How to Fix Stalled Opportunities in Your Sales Pipeline
10 Dec 21
Do your sales reps have deals stuck in the pipelines. Use these sales management strategies to get them from stopped to sold.
Pipeline management is an ongoing challenge for sales managers. While it may seem that a pipeline with more opportunities is better, this isn’t the case if a large percentage of opportunities are stuck. These stalled opportunities lead to a bloated pipeline and create significant challenges for sales managers such as the following:
Overly optimistic sales forecasts that not only result in revenue shortfalls, but also to lost credibility.
Sales meetings that are filled with “storytelling” as opposed to advancement strategies.
Overemphasis on existing opportunities as opposed to creating new opportunities.
Unfortunately, opportunities can get stalled for a variety of reasons and in some cases may no longer represent viable business potential. As a starting point, it is important to identify the stalled opportunities. This isn’t that hard if your pipeline has clear stages, criteria for advancement, and reasonable expectations for days in stage. If this isn’t the case, you probably need to start here.
Once you’ve identified the stalled opportunities, the next step is to diagnose the underlying issues. In a typical “one-on-one” meeting with a sales rep, this can result in storytelling that doesn’t accurately reflect the root cause(s) of why the opportunity isn’t moving forward.
A better approach is to put the onus on the sales rep in advance of your one-on-one meeting to requalify stalled opportunities and identify gaps by answering the following questions.

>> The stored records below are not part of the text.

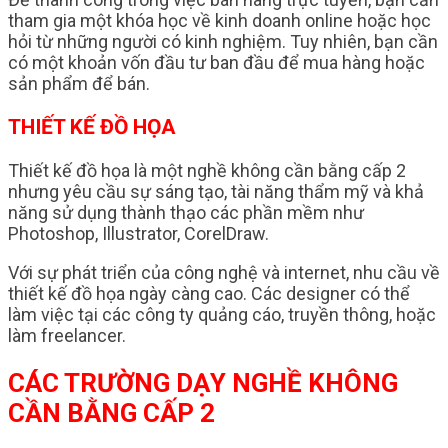
tham gia một khóa học về kinh doanh online hoặc học
hỏi từ những người có kinh nghiệm. Tuy nhiên, bạn cần
có một khoản vốn đầu tư ban đầu để mua hàng hoặc
sản phẩm để bán.
THIẾT KẾ ĐỒ HỌA
Thiết kế đồ họa là một nghề không cần bằng cấp 2
nhưng yêu cầu sự sáng tạo, tài năng thẩm mỹ và khả
năng sử dụng thành thạo các phần mềm như
Photoshop, Illustrator, CorelDraw.
Với sự phát triển của công nghệ và internet, nhu cầu về
thiết kế đồ họa ngày càng cao. Các designer có thể
làm việc tại các công ty quảng cáo, truyền thông, hoặc
làm freelancer.
CÁC TRƯỜNG DẠY NGHỀ KHÔNG
CẦN BẰNG CẤP 2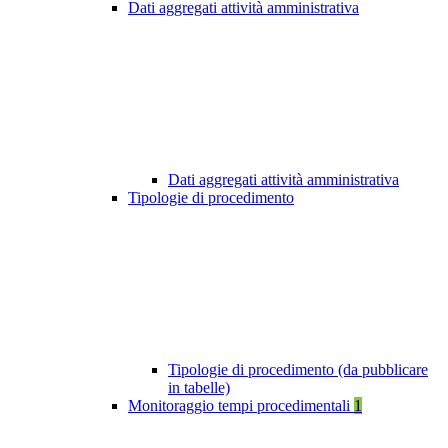
Dati aggregati attività amministrativa
Dati aggregati attività amministrativa
Tipologie di procedimento
Tipologie di procedimento (da pubblicare
in tabelle)
Monitoraggio tempi procedimentali
1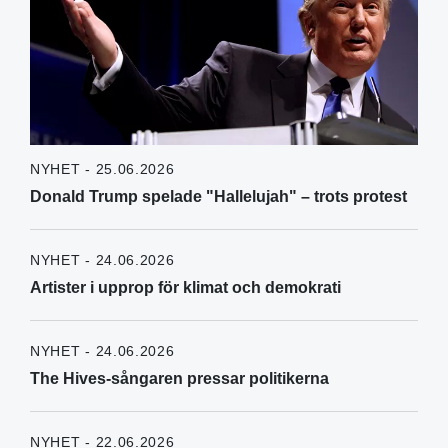
NYHET - 25.06.2026
Donald Trump spelade "Hallelujah" – trots protest
NYHET - 24.06.2026
Artister i upprop för klimat och demokrati
NYHET - 24.06.2026
The Hives-sångaren pressar politikerna
NYHET - 22.06.2026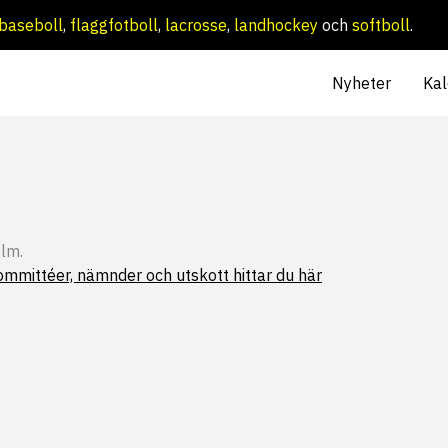
baseboll
,
flaggfotboll
,
lacrosse
,
landhockey
och
softboll
.
Nyheter
Kal
olm.
kommittéer, nämnder och utskott hittar du här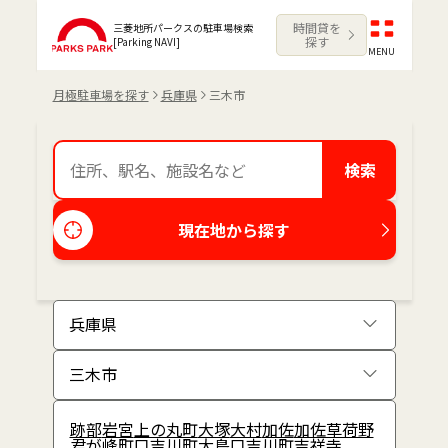
時間貸を
三菱地所パークスの駐車場検索
探す
[Parking NAVI]
MENU
月極駐車場を探す
兵庫県
三木市
検索
現在地から探す
跡部
岩宮
上の丸町
大塚
大村
加佐
加佐草荷野
君が峰町
口吉川町大島
口吉川町吉祥寺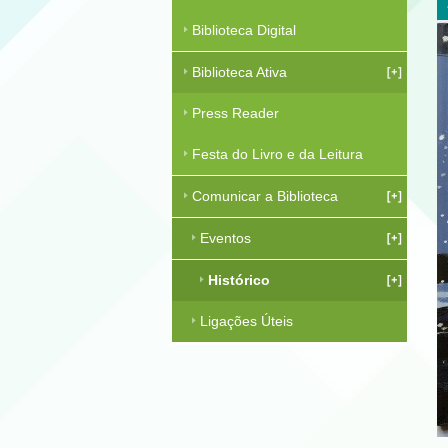
Biblioteca Digital
Biblioteca Ativa
Press Reader
Festa do Livro e da Leitura
Comunicar a Biblioteca
Eventos
Histórico
Ligações Úteis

What is the business need and why is it important for the customer to address this need?
Has the customer clearly stated they want to address that need?
Does our solution address a compelling business need?
Is our solution differentiated, and better, than our competition?
Have we identified the decision-maker and the key influencers?
Do we have a strong relationship with the decision-maker?
Is there a budget in place to fund the initiative?
If not, what is the budget/approval process?
Does the customer want to implement our solution in the near future?
If not, can we reach an agreement on an implementation schedule?
By taking the time to requalify opportunities and identify gaps, we can determine the overall viability of the opportunity (i.e., it may not be worth pursuing if there are too many gaps) and develop strategies to shore up gaps for the remaining opportunities.
As an example, if relationship strength is a gap, we can develop executive access strategies to reach the key executive. These could include providing insights, securing referrals, or inviting the decision-maker to executive briefings focused on similar business challenges.
By addressing the underlying cause(s) of stalled opportunities, sales managers can proactively work with their sales teams to advance stalled opportunities and increase win rates.